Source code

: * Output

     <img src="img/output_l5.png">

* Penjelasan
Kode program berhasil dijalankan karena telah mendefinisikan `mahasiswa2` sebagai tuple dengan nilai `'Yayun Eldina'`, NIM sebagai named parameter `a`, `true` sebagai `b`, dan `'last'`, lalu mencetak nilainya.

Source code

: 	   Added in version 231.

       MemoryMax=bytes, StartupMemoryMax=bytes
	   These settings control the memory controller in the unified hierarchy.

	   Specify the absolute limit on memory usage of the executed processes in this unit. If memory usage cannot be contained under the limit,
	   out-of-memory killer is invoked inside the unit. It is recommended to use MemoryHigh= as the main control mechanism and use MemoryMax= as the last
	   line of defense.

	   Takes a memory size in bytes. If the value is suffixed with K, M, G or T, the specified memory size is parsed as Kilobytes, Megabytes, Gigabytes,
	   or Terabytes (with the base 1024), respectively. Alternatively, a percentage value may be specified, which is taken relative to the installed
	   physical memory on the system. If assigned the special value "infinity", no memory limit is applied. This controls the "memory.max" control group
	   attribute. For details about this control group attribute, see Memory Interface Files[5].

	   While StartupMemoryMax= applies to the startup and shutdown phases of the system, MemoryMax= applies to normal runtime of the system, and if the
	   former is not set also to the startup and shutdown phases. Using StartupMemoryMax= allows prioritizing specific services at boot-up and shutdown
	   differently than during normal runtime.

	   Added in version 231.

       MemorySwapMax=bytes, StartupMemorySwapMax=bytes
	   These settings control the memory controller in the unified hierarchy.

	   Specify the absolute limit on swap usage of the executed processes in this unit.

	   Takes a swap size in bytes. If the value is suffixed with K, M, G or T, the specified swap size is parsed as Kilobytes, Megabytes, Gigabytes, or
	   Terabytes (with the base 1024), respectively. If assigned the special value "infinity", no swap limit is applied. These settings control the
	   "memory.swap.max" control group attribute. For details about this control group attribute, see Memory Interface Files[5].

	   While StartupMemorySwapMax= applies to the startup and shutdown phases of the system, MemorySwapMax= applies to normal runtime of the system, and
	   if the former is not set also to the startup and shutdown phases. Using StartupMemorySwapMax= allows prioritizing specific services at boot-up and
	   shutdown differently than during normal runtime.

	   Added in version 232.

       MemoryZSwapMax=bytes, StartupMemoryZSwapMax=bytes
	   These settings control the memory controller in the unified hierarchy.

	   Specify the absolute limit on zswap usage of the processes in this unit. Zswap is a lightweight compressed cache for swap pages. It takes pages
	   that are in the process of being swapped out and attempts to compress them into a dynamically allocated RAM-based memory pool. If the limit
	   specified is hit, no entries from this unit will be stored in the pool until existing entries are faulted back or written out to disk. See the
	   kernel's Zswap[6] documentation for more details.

+ + + + +

Copy out the material in its entirety. Keep it exact.

**Expected output**
Source code

: * Output

     <img src="img/output_l5.png">

* Penjelasan
Kode program berhasil dijalankan karena telah mendefinisikan `mahasiswa2` sebagai tuple dengan nilai `'Yayun Eldina'`, NIM sebagai named parameter `a`, `true` sebagai `b`, dan `'last'`, lalu mencetak nilainya.

Source code

: 	   Added in version 231.

       MemoryMax=bytes, StartupMemoryMax=bytes
	   These settings control the memory controller in the unified hierarchy.

	   Specify the absolute limit on memory usage of the executed processes in this unit. If memory usage cannot be contained under the limit,
	   out-of-memory killer is invoked inside the unit. It is recommended to use MemoryHigh= as the main control mechanism and use MemoryMax= as the last
	   line of defense.

	   Takes a memory size in bytes. If the value is suffixed with K, M, G or T, the specified memory size is parsed as Kilobytes, Megabytes, Gigabytes,
	   or Terabytes (with the base 1024), respectively. Alternatively, a percentage value may be specified, which is taken relative to the installed
	   physical memory on the system. If assigned the special value "infinity", no memory limit is applied. This controls the "memory.max" control group
	   attribute. For details about this control group attribute, see Memory Interface Files[5].

	   While StartupMemoryMax= applies to the startup and shutdown phases of the system, MemoryMax= applies to normal runtime of the system, and if the
	   former is not set also to the startup and shutdown phases. Using StartupMemoryMax= allows prioritizing specific services at boot-up and shutdown
	   differently than during normal runtime.

	   Added in version 231.

       MemorySwapMax=bytes, StartupMemorySwapMax=bytes
	   These settings control the memory controller in the unified hierarchy.

	   Specify the absolute limit on swap usage of the executed processes in this unit.

	   Takes a swap size in bytes. If the value is suffixed with K, M, G or T, the specified swap size is parsed as Kilobytes, Megabytes, Gigabytes, or
	   Terabytes (with the base 1024), respectively. If assigned the special value "infinity", no swap limit is applied. These settings control the
	   "memory.swap.max" control group attribute. For details about this control group attribute, see Memory Interface Files[5].

	   While StartupMemorySwapMax= applies to the startup and shutdown phases of the system, MemorySwapMax= applies to normal runtime of the system, and
	   if the former is not set also to the startup and shutdown phases. Using StartupMemorySwapMax= allows prioritizing specific services at boot-up and
	   shutdown differently than during normal runtime.

	   Added in version 232.

       MemoryZSwapMax=bytes, StartupMemoryZSwapMax=bytes
	   These settings control the memory controller in the unified hierarchy.

	   Specify the absolute limit on zswap usage of the processes in this unit. Zswap is a lightweight compressed cache for swap pages. It takes pages
	   that are in the process of being swapped out and attempts to compress them into a dynamically allocated RAM-based memory pool. If the limit
	   specified is hit, no entries from this unit will be stored in the pool until existing entries are faulted back or written out to disk. See the
	   kernel's Zswap[6] documentation for more details.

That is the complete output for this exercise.